Over the last year, open source software has reached a threshold. It has gone from being a blip on the radar at most companies, to being production software, or at least an option under evaluation.
Here are some Web site testing tools that haven't received much press. They don't have the David and Goliath glamour of Linux or Apache going up against Microsoft. Nevertheless, these applications can meet current testing needs, without the need to cost-justify an expensive application.
Link check analysis
HT://Check HT://Check is a console application based on ht://Dig, a free search engine. It allows web developers to not only find and report on broken links, but also cull out other information from HTML documents. It stores its data in a mySQL database that can also be used for custom queries. HT://Check has two parts: the crawler checks URLs starting with a starting point or points; the "analyser" takes the results and creates reports.

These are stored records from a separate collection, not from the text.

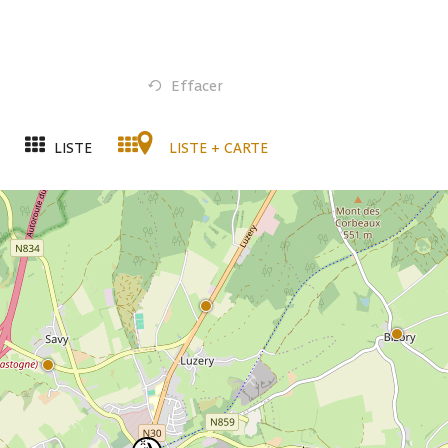
Effacer
LISTE
LISTE + CARTE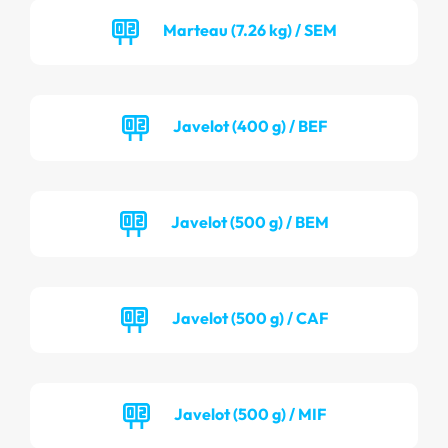
Marteau (7.26 kg) / SEM
Javelot (400 g) / BEF
Javelot (500 g) / BEM
Javelot (500 g) / CAF
Javelot (500 g) / MIF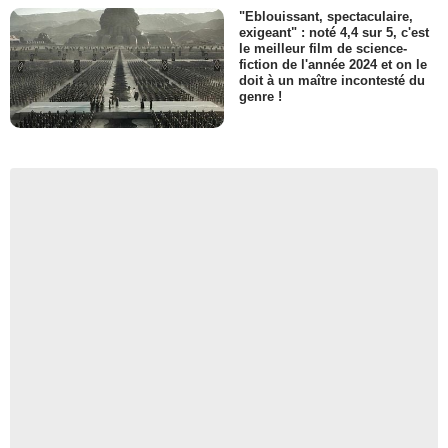
"Eblouissant, spectaculaire,
exigeant" : noté 4,4 sur 5, c'est
le meilleur film de science-
fiction de l'année 2024 et on le
doit à un maître incontesté du
genre !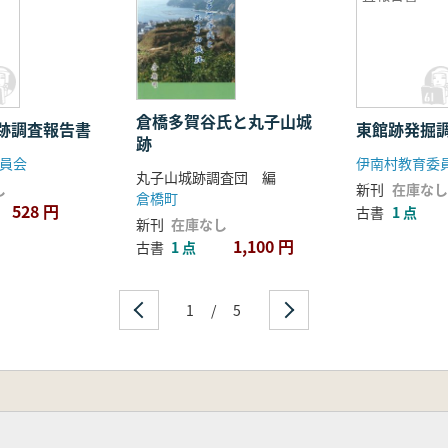
倉橋多賀谷氏と丸子山城
跡調査報告書
東館跡発掘
跡
員会
伊南村教育委
丸子山城跡調査団 編
し
新刊
在庫なし
倉橋町
528 円
古書
1 点
新刊
在庫なし
1,100 円
古書
1 点
1
/
5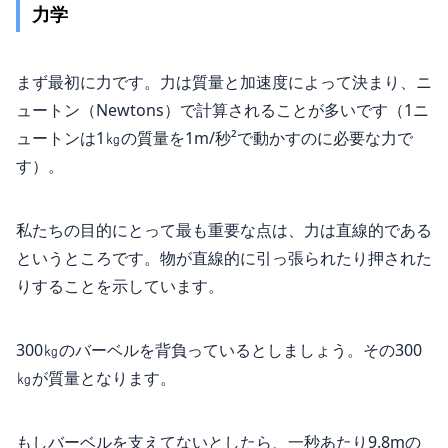
力学
まず最初に力です。力は質量と加速度によって決まり、ニ
ュートン（Newtons）で計算されることが多いです（1ニ
ュートンは1㎏の質量を1m/秒²で動かすのに必要な力で
す）。
私たちの目的にとって最も重要な点は、力は直線的である
というところです。物が直線的に引っ張られたり押された
りすることを示しています。
300㎏のバーベルを背負っているとしましょう。その300
㎏が質量となります。
もしバーベルを支えてないとしたら、一秒あたり9.8mの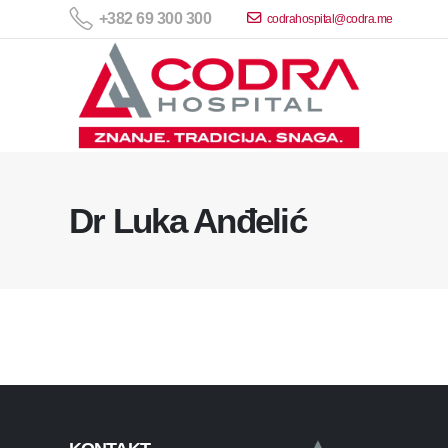
+382 69 300 300
codrahospital@codra.me
Dr Luka Anđelić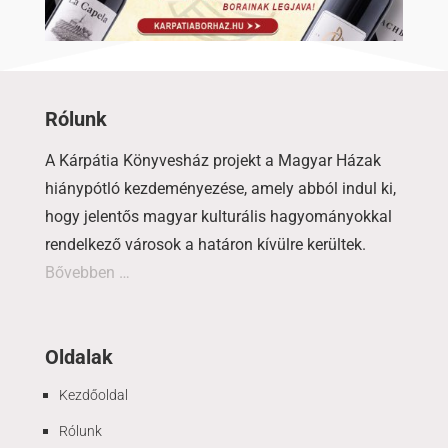
Rólunk
A Kárpátia Könyvesház projekt a Magyar Házak
hiánypótló kezdeményezése, amely abból indul ki,
hogy jelentős magyar kulturális hagyományokkal
rendelkező városok a határon kívülre kerültek.
Bővebben …
Oldalak
Kezdőoldal
Rólunk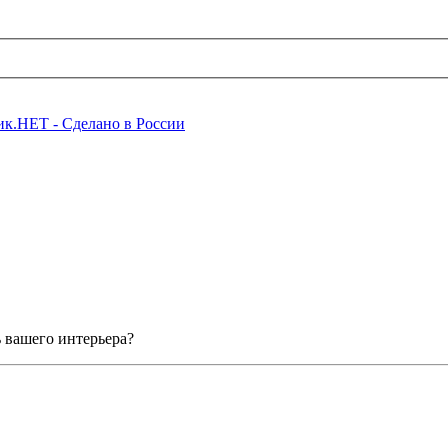
ь вашего интерьера?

InSite InSite is a free Web site management tool that is written in Perl. It offers a wealth of information in its reports, including link verification, link type reporting, e-mail alerts on user-defined critical pages, flagging bloated pages, and even scanning pages for user-defined test strings. It also reports on what file types are being used, and the types of link errors received on links to remote sites.
Hammerhed Hammerhead is a tool designed to test out web sites. It can simulate numerous simultaneous users from multiple IP address. The developers warn "Hammerhead can destroy a web site very quickly," because of the amount of load it can place on a site. The load is fully configurable, and can be used to simulate scenarios of user action.
MaxQ MaxQ is a web functional testing tool. It has an HTTP proxy that records a test script, including values posted to web forms. Scripts can then be "played back" using a command-line utility. In a nutshell, you use the proxy to record your actions when browsing a site. These actions can then be repeated automatically using the scripting tool.
Anteater Anteater is a testing framework that makes it easier to create tests to check the functionality of web applications and web services. It can be used to automate the sending of requests to Web servers, and then test the response for use-defined criteria. It can also be used to listen for HTTP requests. When a Web request is received, Anteater can check the parameters of the request and send a response accordingly. This makes it useful for testing SOAP and XML applications.
JMeter JMeter is a Java desktop application that is designed to test functional behavior and measure web performance. It is part of the Apache Jakarta project. Though originally designed to test Web applications, it can also be used for other testing. It can test static and dynamic content, such as web pages, downloadable files, Perl scripts and Java servlets. It can also be used to simulate heavy loads for performance analysis. Reporting includes graphical performance analysis.
DieselTest DieselTest is an open-source load-testing tool. It supports unlimited virtual users, a script recorder/editor, and reporting and charting of test results. It can run on multiple machines to achieve massive scalability for high loads. It also has several features to help simulate the variety of real-world user behavior.
TPTest TPTest is an Internet bandwidth tester. It allows users to measure the speed of their Internet connections. It measures throughput speed to and from reference servers on the Internet. It can measure TCP & UDP throughput, and UDP packet loss. It supports a "standard" test, which requires no customization, which runs automatically through a set of basic tests to get a quick idea of your network bandwidth. It also allows customization to get more accurate results. In advanced mode, you can configure the test time, bytes to transfer, packets per second and more. The advanced view also provides more detailed information.
RT: Request Tracker RT: Request Tracker is a ticketing system for small to medium sized enterprises. It can be used for bugtracking, trouble ticketing, customer support and other purposes where groups need to keep track of tasks. It has Web, e-mail, and command-line interfaces. The Web interface works with all popular browsers, and allows each user to quickly check on the status of their open tickets. Information is stored in a SQL database, and can be reported on using standard SQL tools. It supports granular access control, so users can easily view their work, while protecting private documents.
The Institute for Security and Open Methodologies (ISECOM) provides extensive documentation on testing methodologies. It also provides information and application links for network surveying, war dialing, port scanning, service probing, firewall and ACL testing, sniffing, and denial of service testing. This site is a good one-stop shop for learning about open-source tools for security.
Some of these tools are a little rough around the edges, but they are all very capable. If you find your company skipping important steps in the deployment cycle because of budget constraints, give some of these tools a look.
There's a good chance that you'll find something that will meet your immediate needs, and demonstrate the value of web testing within your company.